* **SHORT PROBLEM**: Copy the lines starting with the line that contains "genus: Phaeolus" and going on through the line that contains "genus: Funaria", changing every "scientific name" to "binomial name" and keeping everything else the same. Give only those lines.

* **MATERIAL PROVIDED**:

┄┄┄┄┄┄┄┄┄┄

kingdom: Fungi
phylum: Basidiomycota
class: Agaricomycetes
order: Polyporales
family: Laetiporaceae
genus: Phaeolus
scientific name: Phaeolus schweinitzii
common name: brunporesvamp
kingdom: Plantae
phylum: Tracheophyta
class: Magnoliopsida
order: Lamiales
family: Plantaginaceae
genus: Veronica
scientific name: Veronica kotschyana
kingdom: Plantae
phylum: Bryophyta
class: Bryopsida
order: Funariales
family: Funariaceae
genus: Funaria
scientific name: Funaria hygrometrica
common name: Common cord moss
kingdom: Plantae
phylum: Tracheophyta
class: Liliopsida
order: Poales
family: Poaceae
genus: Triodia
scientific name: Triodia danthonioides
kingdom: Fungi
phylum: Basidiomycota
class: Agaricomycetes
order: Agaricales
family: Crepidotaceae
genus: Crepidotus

┄┄┄┄┄┄┄┄┄┄

* **RESPONSE FOR THIS EXERCISE**:
genus: Phaeolus
binomial name: Phaeolus schweinitzii
common name: brunporesvamp
kingdom: Plantae
phylum: Tracheophyta
class: Magnoliopsida
order: Lamiales
family: Plantaginaceae
genus: Veronica
binomial name: Veronica kotschyana
kingdom: Plantae
phylum: Bryophyta
class: Bryopsida
order: Funariales
family: Funariaceae
genus: Funaria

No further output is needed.